Prior to the beginning the Second Year, residents are provided with a list of available ambulatory clinics and are responsible for arranging to participate in a longitudinal clinic with the Chief Residents. The resident is given freedom in choosing a clinic supervisor from amongst the faculty members of the GI Division. Second Year residents are responsible for triaging of referrals for the Urgent GI and Rapid Assessment Clinics. Residents assigned to Dr. Collins’ Clinic are responsible to follow-up on any laboratory or imaging tests ordered during the clinic. The McMaster Site Coordinator is available to provide mentorship for triaging of referrals and clinic management.

Urgent GI clinic, Rapid Assessment Clinic, and Dr. Collin’s Clinic are mandatory clinics. Alternative coverage for these clinics will need to be arranged with another resident in the event of vacation / professional leave. The default resident(s) will be the resident(s) attending other clinics in the same time slot. However, it is the resident’s responsibility to confirm and arrange alternative coverage when necessary. 

Evaluation of the Resident

Residents are encouraged to seek regular informal verbal feedback about their proficiency at managing clinical problems and performing endoscopic procedures over the course of their outpatient clinic experience. A formal evaluation session with the resident will take place at the end of the rotation. Input is sought from other members of the clinic team who have worked with the resident (e.g. nurses, nurse practitioners, other allied health professionals). Based on all feedback received, a formal web-based CanMEDS compliant ITER is compiled by the supervisor. Final evaluations are discussed with the resident.

To directly assess and improve the ability of residents to communicate effectively with referring physicians, written documentation will be evaluated during every outpatient clinic rotation by means of a Written Consultation Dictation Evaluation Form. It is the expectation that the resident will review one consultation letter with an attending staff and have the evaluation form completed for each outpatient clinic rotation.

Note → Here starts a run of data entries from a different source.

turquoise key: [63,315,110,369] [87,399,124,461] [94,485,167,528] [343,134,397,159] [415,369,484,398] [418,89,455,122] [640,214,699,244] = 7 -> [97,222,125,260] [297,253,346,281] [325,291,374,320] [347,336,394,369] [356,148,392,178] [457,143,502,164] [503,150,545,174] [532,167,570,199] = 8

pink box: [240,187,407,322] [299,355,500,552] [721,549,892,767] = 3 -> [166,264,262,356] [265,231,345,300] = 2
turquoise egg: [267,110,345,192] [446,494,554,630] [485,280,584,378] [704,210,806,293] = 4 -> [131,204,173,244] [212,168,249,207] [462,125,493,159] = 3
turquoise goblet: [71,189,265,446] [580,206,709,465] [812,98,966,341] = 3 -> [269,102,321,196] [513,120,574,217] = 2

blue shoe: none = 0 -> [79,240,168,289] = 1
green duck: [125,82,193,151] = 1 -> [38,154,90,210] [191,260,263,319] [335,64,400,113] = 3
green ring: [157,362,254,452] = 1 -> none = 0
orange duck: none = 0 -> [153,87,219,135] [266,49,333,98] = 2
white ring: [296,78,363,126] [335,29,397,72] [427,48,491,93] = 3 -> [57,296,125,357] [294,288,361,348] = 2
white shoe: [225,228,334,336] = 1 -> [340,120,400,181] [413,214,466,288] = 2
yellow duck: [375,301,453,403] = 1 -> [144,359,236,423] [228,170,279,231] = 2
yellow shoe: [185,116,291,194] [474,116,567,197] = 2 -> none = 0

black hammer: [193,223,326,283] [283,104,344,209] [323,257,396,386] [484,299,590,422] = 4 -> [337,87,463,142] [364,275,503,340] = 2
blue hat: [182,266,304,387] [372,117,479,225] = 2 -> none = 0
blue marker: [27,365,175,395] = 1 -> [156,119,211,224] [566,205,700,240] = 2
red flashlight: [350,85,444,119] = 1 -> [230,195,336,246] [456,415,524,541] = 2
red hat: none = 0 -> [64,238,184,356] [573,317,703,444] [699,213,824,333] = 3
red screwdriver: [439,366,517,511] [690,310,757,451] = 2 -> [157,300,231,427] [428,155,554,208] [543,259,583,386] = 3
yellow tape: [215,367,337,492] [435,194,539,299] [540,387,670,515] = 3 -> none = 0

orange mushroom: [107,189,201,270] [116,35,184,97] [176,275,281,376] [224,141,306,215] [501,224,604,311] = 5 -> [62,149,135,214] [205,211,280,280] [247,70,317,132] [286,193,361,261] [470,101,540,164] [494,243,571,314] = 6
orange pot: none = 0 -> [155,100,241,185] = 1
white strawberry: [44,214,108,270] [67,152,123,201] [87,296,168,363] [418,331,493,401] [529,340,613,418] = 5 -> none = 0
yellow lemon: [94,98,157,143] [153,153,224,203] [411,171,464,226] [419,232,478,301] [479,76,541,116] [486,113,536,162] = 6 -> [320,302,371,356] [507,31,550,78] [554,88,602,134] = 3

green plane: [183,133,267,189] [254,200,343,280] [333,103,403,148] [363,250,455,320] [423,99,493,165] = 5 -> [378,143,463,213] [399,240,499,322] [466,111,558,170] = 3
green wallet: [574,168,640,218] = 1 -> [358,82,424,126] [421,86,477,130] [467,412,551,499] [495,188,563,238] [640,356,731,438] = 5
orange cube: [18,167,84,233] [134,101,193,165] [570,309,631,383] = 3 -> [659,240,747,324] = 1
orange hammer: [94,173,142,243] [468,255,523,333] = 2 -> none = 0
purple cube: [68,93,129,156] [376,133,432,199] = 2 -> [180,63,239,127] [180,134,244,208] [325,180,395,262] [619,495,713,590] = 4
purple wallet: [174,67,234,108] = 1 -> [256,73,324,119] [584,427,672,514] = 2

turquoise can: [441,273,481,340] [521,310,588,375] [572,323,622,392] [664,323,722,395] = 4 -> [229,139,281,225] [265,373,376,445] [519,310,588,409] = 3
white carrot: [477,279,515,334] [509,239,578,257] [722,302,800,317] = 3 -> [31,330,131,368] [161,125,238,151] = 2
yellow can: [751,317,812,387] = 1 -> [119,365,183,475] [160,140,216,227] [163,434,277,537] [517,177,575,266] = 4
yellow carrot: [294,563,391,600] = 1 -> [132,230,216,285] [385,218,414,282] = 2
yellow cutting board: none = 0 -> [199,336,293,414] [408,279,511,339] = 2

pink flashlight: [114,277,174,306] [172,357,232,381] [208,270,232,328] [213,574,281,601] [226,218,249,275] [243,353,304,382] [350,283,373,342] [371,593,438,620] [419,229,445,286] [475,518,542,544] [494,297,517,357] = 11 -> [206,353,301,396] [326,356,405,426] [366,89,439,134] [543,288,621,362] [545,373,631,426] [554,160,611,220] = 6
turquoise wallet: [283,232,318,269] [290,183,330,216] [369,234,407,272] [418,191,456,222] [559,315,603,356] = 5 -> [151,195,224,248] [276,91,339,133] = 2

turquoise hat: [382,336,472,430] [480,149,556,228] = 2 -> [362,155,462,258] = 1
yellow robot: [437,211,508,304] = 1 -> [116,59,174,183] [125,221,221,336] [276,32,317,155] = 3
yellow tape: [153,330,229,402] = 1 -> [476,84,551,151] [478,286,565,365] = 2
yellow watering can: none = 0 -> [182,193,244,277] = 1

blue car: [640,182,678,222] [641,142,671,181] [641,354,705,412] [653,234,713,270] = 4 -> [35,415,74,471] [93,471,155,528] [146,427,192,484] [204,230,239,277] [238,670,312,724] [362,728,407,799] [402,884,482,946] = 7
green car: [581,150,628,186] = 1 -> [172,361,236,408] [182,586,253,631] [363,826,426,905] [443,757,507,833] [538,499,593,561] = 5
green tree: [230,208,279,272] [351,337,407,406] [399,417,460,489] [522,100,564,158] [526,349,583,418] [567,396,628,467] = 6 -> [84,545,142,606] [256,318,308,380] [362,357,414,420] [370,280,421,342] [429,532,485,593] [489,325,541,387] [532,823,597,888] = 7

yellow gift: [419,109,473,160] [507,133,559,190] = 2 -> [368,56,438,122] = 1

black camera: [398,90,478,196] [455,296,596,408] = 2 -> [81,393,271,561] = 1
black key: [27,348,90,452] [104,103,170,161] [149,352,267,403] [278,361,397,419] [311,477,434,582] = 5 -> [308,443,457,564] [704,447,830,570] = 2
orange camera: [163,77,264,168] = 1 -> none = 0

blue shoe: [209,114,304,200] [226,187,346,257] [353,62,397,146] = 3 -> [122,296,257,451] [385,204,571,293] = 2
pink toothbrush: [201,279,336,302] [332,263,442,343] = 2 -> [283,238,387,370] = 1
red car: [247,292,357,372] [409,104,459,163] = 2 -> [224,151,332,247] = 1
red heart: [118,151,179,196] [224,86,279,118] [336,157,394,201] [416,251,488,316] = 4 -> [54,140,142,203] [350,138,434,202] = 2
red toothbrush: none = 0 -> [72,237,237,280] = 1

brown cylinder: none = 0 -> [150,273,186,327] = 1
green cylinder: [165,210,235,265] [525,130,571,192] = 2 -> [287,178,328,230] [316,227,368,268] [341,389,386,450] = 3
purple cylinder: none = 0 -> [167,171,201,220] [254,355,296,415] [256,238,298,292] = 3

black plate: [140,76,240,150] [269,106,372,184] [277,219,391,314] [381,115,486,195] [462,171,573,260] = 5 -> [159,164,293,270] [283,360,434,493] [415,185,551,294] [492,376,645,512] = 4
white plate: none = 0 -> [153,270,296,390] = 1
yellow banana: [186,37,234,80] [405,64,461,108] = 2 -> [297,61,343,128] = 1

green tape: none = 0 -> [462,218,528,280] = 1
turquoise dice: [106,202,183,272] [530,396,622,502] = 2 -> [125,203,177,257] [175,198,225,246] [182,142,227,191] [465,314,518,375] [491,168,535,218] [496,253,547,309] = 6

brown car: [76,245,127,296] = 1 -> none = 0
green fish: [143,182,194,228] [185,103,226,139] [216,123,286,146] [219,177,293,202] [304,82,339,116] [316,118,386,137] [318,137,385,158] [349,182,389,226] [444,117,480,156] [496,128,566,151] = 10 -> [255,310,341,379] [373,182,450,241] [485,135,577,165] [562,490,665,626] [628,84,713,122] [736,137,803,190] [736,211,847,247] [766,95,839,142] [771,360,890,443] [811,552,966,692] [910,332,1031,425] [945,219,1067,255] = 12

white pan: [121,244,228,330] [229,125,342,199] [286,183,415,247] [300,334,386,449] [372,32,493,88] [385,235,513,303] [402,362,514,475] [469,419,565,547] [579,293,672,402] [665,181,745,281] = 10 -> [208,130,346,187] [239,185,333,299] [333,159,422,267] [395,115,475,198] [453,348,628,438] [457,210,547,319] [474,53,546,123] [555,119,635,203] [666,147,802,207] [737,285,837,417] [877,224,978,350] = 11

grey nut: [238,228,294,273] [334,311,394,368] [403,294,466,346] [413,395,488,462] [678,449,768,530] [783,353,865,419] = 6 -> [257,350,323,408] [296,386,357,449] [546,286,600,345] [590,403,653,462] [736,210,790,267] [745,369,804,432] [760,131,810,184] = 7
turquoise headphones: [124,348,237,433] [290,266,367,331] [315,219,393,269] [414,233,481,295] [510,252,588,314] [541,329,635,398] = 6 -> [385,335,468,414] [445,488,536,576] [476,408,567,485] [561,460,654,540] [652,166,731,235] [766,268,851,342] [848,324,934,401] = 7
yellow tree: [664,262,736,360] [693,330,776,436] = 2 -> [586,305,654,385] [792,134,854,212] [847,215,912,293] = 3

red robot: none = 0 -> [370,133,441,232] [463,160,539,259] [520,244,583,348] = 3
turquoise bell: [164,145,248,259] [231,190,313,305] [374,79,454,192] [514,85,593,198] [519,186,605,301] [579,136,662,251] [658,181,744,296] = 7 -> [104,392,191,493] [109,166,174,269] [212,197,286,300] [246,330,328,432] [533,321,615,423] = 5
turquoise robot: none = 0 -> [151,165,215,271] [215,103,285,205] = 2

Evaluation of the Rotation

Residents are encouraged to provide feedback on how the rotation and teaching are structured. As with all rotations, an anonymous rotation evaluation is handled by the One 45 WebEval System. Each teaching faculty is evaluated separately in a similar manner. The Residency Program Committee meets semi-annually to compile a collective rotation and faculty evaluation, respecting resident anonymity. This has been important for the purposes of constructive feedback.